▶ [Work task] Who does the review of Grown Ups name as the program's single credited writer?

▶ [Supplied passage]

This won a laugh for several reasons. For one thing it was mildly surprising and oblique, a joke that played with expectations of sitcom form. For another it seemed to me quite sharp about the radically diminished excitements of the domestic life, in which kettle-recognition might plausibly be the most memorable incident of a given day. And Grown Ups is precisely about the universal dilemma of such narrowing horizons (if it hasn't happened to you yet, enjoy yourself while you still have time).

The programme begins with a title sequence in which a childish stick drawing of five figures morphs into the principal characters of the comedy and they all look mildly bemused as they swell into full definition, a nice allusion to the way that adulthood comes to most of us in the form of an ambush. But the kettle joke also exemplifies the goal for any successful comedy, a galvanizing moment of recognition, and here Grown Ups is far better in theory than it is in practice. While the subject matter is refreshing (most existing couples-comedy is about much older people), while the form offers a break from the standard three-piece-suite farce (there are brief excursions into fantasy and pastiche) and while there is a nice inconsequentiality to some of the dialogue, Grown Ups doesn't quite deliver on its promises.

Part of the problem is the vexing addiction of British sit-com to gormlessness. This isn't actually incurable - one of the reasons that The Vicar of Dibley works, despite its self-consciously vintage construction, is that Dawn French's character is allowed to be knowing and witty - she tempers the general idiocy so that it never gets too cloying. At first it looks as if Bob, the balding sociology lecturer, might be permitted a similar dignity here. When an errant friend begins to fret incoherently about the thwarting of his artistic ambitions Bob interrupts with sardonic acuity; "Jim, skip the intro. Who're you sleeping with?" But later on we're expected to believe that the same man gets into a froth of ungovernable suspicion because his wife has gone to visit the friend in his studio: "He's a photographer, you know what they're like," he mutters, with a cuckold's panic. Well we know what they're like in duff comedies, it's true, and we know, with tedious exactitude, how jealous husbands behave in the same genre, but we had been hoping for something different, something less dependent on a cast of half-wits. At such moments you suspect that Mel and Bob probably stayed with Terry and June over the Christmas holidays. It seems unlikely that many people will sit up suddenly and say "Look, look, we once had a row just like that".

The other problem is a certain thinness of comic texture, a fact which may have as much to do with manpower as invention (Grown Ups has a single credited writer, Paul Makin). It was less than wise, in this respect, to make fun of American television (even though the sequence contained a good parody of Friends style gestural acting). When Mel, for example, notes that happily married couples are "an endangered species - we'll end up a safari park", the image is simply allowed to peter out. As a feed line this is passable (it has been said before, after all) but when, after a nicely-timed comic pause, it returns in paraphrased form as its own punchline, it just makes you think wistfully of the ruthless craftsmanship of the best American comedy.

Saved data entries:
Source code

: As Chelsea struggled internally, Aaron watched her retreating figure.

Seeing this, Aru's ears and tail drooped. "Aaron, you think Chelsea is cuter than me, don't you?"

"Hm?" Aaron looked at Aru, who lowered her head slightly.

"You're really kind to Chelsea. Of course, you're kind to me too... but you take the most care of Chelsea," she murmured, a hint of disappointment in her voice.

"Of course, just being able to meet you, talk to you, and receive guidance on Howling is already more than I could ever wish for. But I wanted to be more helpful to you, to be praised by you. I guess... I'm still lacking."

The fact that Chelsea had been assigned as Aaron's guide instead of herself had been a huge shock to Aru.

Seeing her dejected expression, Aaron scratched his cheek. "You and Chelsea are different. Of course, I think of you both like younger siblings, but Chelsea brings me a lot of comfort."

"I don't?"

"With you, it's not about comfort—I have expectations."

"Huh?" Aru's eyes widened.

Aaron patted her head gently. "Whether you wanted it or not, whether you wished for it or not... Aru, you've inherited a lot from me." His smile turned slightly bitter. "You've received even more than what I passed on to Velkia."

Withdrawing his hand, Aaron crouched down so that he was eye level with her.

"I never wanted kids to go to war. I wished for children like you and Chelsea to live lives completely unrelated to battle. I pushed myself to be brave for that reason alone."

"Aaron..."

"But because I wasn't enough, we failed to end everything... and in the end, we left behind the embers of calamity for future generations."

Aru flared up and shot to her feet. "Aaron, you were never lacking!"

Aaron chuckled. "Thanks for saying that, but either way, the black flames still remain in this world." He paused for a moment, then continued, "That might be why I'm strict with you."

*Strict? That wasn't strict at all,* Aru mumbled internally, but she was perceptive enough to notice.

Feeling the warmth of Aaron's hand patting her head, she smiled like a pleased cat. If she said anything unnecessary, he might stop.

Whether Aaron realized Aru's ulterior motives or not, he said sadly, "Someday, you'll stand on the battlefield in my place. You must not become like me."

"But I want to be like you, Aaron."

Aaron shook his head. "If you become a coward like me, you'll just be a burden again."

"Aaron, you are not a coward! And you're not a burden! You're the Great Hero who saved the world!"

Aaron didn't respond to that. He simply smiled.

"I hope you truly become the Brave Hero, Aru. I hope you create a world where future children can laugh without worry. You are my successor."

▶ [Task answer] Paul Makin